===== Information provided
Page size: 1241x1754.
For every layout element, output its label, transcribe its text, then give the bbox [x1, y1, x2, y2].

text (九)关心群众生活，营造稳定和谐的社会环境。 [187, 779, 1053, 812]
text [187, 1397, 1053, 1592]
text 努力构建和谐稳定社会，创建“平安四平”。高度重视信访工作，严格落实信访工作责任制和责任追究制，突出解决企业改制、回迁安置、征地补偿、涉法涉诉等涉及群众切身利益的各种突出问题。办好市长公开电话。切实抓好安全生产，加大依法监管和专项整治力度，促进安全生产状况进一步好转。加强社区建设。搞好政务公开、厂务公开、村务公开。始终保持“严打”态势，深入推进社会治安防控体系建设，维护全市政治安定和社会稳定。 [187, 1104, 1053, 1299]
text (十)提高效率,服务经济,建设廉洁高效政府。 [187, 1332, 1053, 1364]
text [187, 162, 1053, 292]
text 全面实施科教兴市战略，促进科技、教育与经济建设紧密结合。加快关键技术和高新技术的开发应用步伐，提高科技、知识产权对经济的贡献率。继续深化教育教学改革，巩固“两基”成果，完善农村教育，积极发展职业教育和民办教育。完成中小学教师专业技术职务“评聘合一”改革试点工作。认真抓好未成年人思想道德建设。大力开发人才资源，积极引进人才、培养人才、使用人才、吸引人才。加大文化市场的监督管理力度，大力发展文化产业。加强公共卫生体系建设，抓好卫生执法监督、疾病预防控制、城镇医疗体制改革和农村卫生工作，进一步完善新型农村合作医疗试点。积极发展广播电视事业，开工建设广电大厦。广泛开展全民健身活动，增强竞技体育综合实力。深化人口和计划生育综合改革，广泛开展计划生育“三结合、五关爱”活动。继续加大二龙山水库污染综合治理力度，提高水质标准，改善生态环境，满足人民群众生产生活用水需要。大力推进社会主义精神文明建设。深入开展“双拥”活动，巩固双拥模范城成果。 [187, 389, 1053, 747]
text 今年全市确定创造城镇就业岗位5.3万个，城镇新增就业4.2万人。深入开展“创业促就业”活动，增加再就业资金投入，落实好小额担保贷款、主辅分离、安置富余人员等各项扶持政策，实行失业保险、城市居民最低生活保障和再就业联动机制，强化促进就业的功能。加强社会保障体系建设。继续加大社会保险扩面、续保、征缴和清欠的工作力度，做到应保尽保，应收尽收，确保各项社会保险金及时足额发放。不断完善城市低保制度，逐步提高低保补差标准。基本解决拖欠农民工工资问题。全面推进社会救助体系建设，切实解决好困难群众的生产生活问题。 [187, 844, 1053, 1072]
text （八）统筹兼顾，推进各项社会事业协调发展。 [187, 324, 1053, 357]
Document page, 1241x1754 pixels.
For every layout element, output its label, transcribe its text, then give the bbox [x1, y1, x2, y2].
==========
**Work required:** The lines to copy run from the one containing "Document page, 1241x1754 pixels." through the last line above. Copy them exactly and include nothing else.

**Output for this exercise:**
Document page, 1241x1754 pixels.
For every layout element, output its label, transcribe its text, then give the bbox [x1, y1, x2, y2].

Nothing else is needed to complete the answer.